BRC-20

An experimental Bitcoin token standard using Ordinals inscriptions to create and transfer fungible tokens without smart contracts.

BRC-20 is an experimental token standard that enables fungible tokens to be created and transferred on the Bitcoin blockchain. Inspired by Ethereum’s ERC-20, BRC-20 uses the Ordinals protocol to attach, or “inscribe,” token-related data onto individual satoshis, the smallest units of BTC. Rather than relying on on-chain smart contracts, BRC-20 defines a simple, text-based set of instructions that indexers interpret to track token balances.

How BRC-20 works on Bitcoin

BRC-20 tokens are typically managed through three basic actions: deploying a token, minting a supply, and transferring units between addresses. These actions are encoded in inscription data and recorded in Bitcoin transactions. Because Bitcoin itself does not natively understand BRC-20 logic, wallets and marketplaces depend on off-chain indexers to read inscriptions, apply the standard’s rules, and present balances to users. In practice, this means the “token state” is reconstructed by scanning the chain, rather than executed by a smart contract.

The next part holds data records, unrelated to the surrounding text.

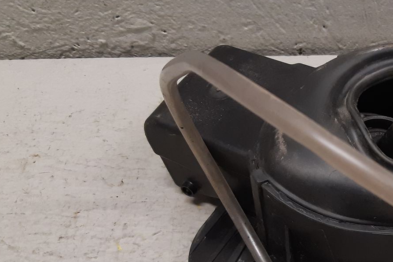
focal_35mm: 62
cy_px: 194
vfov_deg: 21.7
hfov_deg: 30.9
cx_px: 353
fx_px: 677
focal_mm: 3.93
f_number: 1.7
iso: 160
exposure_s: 1/50
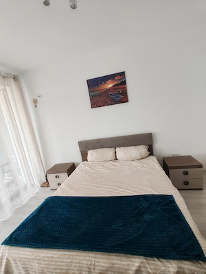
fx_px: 127
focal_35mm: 16
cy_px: 137
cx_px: 103
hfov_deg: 78.1
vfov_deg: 94.5
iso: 100
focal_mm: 1.96
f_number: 2.2
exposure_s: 1/33
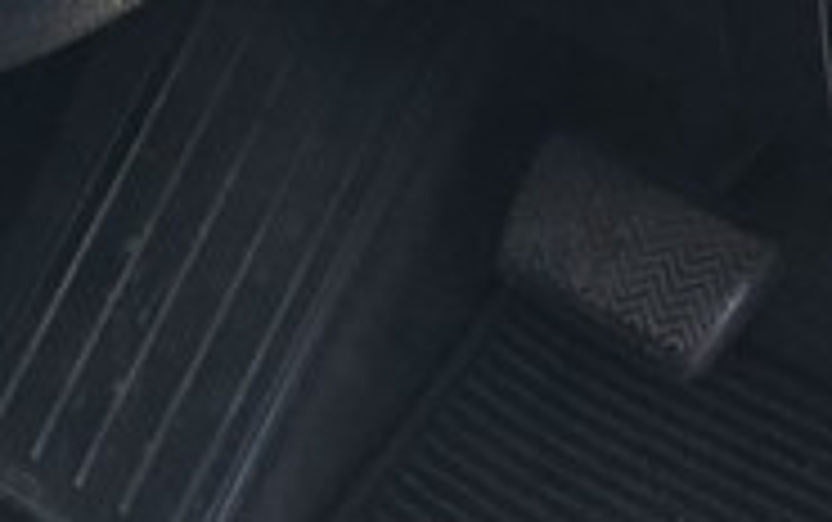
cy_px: -540
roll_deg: +0.3
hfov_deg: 12.6
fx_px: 3722
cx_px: -36
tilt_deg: -27.6
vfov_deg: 7.7
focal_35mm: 164
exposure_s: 1/120
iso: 32
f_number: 1.8
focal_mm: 4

What makes BRC-20 different from ERC-20

Unlike ERC-20 tokens on Ethereum, BRC-20 tokens do not offer programmable features such as automated swaps, lending logic, or complex permissions directly on-chain. Their functionality is comparatively limited and can be resource-intensive, since each action requires Bitcoin block space. Support can also vary across tools, because different indexers may implement edge cases differently.

Use cases, trade-offs, and why it matters

BRC-20 brought a new wave of experimentation to Bitcoin, including token trading and early attempts to integrate Bitcoin-based assets into broader crypto applications. At the same time, it highlights trade-offs around scalability, standards coordination, and reliance on indexing infrastructure. Understanding BRC-20 matters because it shows how Bitcoin can support new asset models, while revealing the technical and economic constraints of building tokens on a chain optimized for secure, simple payments.